» **Texte source**

-*-*-

Les médias en ligne et de divertissement ont pourtant joué un rôle essentiel auprès des jeunes durant cette période de confinement. Une étude Global Web Index l’a montré, pour les 18-34 ans, et en particulier pour les populations sensibles dans des contextes économiques et familiaux déjà très difficiles, l’accès à l’actualité et au divertissement en ligne a constitué un réel refuge, une source de réconfort compensant l’absence de vie scolaire et l’isolement ressenti pendant cette période si particulière.

Les médias en ligne sont de fait un relais vital pour aider les pouvoirs publics à garder un lien d’information avec les jeunes, qui ne se reconnaissent plus ou peu dans les médias traditionnels (TV, journaux,..) et veulent s’informer auprès de médias indépendants qui leur ressemblent. D’où un fort engagement sur les contenus publiés en ligne, avec des records d’audience qui se poursuivent au-delà des semaines de confinement.

-*-*-

» **Données fournies**
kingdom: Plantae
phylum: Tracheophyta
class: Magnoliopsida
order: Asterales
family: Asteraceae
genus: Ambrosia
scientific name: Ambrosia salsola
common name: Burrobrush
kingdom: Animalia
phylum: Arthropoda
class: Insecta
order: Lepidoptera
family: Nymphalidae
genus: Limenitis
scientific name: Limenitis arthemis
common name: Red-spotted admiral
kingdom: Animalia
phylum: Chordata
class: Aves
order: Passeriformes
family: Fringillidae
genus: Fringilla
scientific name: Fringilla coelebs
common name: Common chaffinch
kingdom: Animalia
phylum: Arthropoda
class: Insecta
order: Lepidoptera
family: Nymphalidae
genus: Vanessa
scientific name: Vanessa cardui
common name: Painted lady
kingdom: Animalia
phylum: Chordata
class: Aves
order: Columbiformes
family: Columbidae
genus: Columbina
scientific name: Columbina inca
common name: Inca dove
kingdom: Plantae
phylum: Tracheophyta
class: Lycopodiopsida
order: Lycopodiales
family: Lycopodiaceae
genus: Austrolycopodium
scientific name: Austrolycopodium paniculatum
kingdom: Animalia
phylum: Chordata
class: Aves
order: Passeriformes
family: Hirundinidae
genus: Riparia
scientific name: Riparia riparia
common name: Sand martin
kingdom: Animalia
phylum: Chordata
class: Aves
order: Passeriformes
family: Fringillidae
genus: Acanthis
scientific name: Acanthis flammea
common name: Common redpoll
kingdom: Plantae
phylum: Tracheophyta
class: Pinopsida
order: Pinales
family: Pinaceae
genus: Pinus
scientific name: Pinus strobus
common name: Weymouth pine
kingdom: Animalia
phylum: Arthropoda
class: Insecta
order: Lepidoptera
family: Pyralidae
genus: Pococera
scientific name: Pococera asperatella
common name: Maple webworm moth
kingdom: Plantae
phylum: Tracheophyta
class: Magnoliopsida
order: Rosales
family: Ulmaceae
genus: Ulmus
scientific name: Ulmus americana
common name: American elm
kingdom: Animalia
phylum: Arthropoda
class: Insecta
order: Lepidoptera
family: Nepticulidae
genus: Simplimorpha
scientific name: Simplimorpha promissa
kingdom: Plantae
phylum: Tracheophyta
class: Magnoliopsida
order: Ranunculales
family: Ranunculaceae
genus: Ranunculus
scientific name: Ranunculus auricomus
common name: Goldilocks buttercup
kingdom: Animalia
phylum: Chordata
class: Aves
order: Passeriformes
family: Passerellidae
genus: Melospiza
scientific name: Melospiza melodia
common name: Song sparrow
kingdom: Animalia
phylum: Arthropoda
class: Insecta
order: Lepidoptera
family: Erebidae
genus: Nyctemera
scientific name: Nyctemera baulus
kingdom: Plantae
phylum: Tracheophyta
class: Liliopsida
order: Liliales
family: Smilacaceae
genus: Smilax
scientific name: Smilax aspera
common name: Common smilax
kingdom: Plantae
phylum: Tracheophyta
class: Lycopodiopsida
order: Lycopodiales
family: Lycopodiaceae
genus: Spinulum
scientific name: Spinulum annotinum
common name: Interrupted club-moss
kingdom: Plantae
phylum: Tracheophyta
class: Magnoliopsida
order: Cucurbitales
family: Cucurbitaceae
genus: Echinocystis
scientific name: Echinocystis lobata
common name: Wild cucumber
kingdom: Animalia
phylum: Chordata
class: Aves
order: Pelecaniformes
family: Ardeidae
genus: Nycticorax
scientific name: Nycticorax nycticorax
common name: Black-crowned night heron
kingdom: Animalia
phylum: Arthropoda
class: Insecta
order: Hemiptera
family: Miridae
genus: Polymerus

-*-*-

» **Consigne 1**
Répondez aux questions suivantes sur le texte consacré aux médias en ligne et aux jeunes, en reprenant les lettres devant chaque réponse.
(a) Quelle tranche d'âge l'étude Global Web Index a-t-elle concernée ?
(b) Quels médias traditionnels le texte cite-t-il entre parenthèses ?
(c) Auprès de quels médias les jeunes veulent-ils s'informer ?
» **Consigne 2**
Rédigez la suite du texte sur les médias en ligne et les jeunes, à partir de la phrase qui le termine.
Les lignes fournies constituent un matériau à part, indépendant du texte source.

» **Réponse 1**
(a) Les 18-34 ans.
(b) La télévision (TV) et les journaux.
(c) Auprès de médias indépendants qui leur ressemblent.

» **Réponse 2**
Ces médias, qui couvrent également désormais des sujets sociétaux et environnementaux ont, pour la jeune génération, une importance capitale et une portée comparable à celle de grands quotidiens généralistes. Ils sont francophones, indépendants de groupes industriels ou religieux, et dans une logique démocratique et de pluralité d’information; ils doivent pouvoir continuer à vivre. Ils sont le fruit de projets entrepreneuriaux de jeunes étudiants, et offrent une première expérience professionnelle à des centaines de jeunes, que ce soit des journalistes débutants, des monteurs ou des graphistes et bien plus encore.

À cause de la crise du Covid-19, dès le mois de mars 2020, les budgets publicitaires ont été coupés de façon drastique et la reprise s’annonce très lente. Sur l’ensemble de 2020, les revenus publicitaires des médias en ligne devraient baisser de 19 à 23% (données FTI Consulting citées par le Financial Times), alors que le secteur était pourtant en progression constante depuis quelques années.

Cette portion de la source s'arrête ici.